Earlier this year, The New York Times reported that approximately one in three students who enrol in college never earn a degree.
Reasons for students dropping out may vary – be it the high university fees or their failure to make the grade – but many short- and long-term problems can arise from this.
For some, this may mean having to pay back their student loans despite not walking away with a degree; for others, common problems may include experiencing fewer employment opportunities, lower salaries and lower life satisfaction when compared to university graduates.
While the trend of universities using predictive analytics is still limited, just how effective are they and what are the implications of its use?
Predictive analytics – the right way to boost student outcomes?
Algorithms increasingly direct the trajectories of our lives, sometimes in surprising, and invisible ways https://t.co/x0quBBaD5I
— Wes Edens (@WesEdens) August 18, 2019
Georgia State University in Atlanta, US, has been using predictive analytics to great results. According to The Chronicle of Higher Education, the public research university “raised its six-year graduation rate from 32 percent in 2003 to more than 54 percent in 2017”.

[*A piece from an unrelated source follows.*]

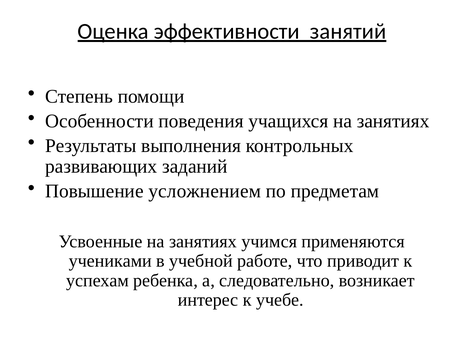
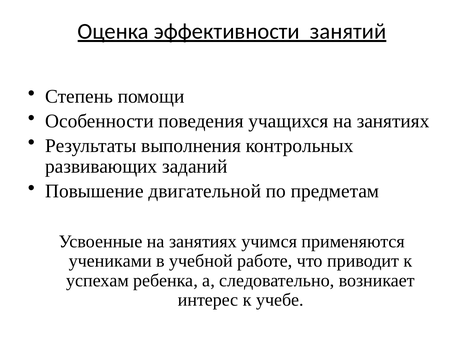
усложнением: усложнением -> двигательной
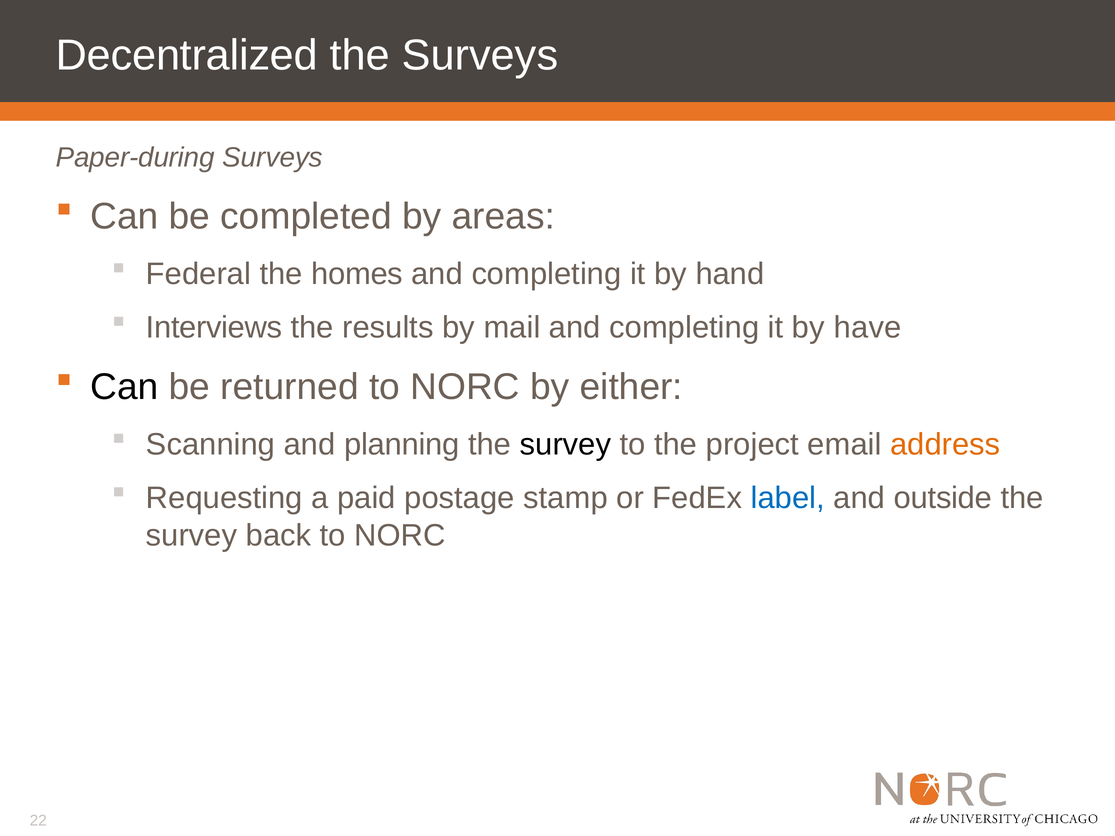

The Hechinger Report wrote that in 2017, Georgia State student Keenan Robinson wanted to major in nursing, but the university’s computer algorithm – which was closely tracking his performance – knew from 10 years of student records that Robinson was unlikely to make the cut.
His academic adviser suggested Robinson enrol into another healthcare major that accepts students with lower grades to help him stay on track and graduate.
In Politico, Kimberly Hefling wrote that while Georgia State may not be the only university using such technology, it stands out for operating longer than others, in addition to its success in improving outcomes “with low-income, first-generation and minority students – groups that have the hardest time succeeding in higher education”.
So, should other universities go down the same route?
While it may seem premature to dash a students’ dream of completing their chosen major before they run into trouble with their performance, some universities may see this as an effective way to tackle university dropout rates.
“Georgia State is encouraging students like Robinson to change their majors in an effort to address one of the most debilitating problems in higher education: low graduation rates,” notes The Hechinger Report.
“Nationally, only about half of students who start college actually earn degrees, according to the National Student Clearinghouse, a non-governmental organisation that tracks college enrollment. Many drop out mired in debt and lacking earning power. In fact, because of crushing debt, students who drop out are often worse off than if they’d never gone to college.”
While the use of predictive analytics has its benefits – both for the student and the university itself – it also raises questions over its limitations.
While some believe that past behaviour is the best predictor of future performance, this negates extenuating factors such as how people can and do change for many reasons, ultimately affecting the outcome of their future success in school.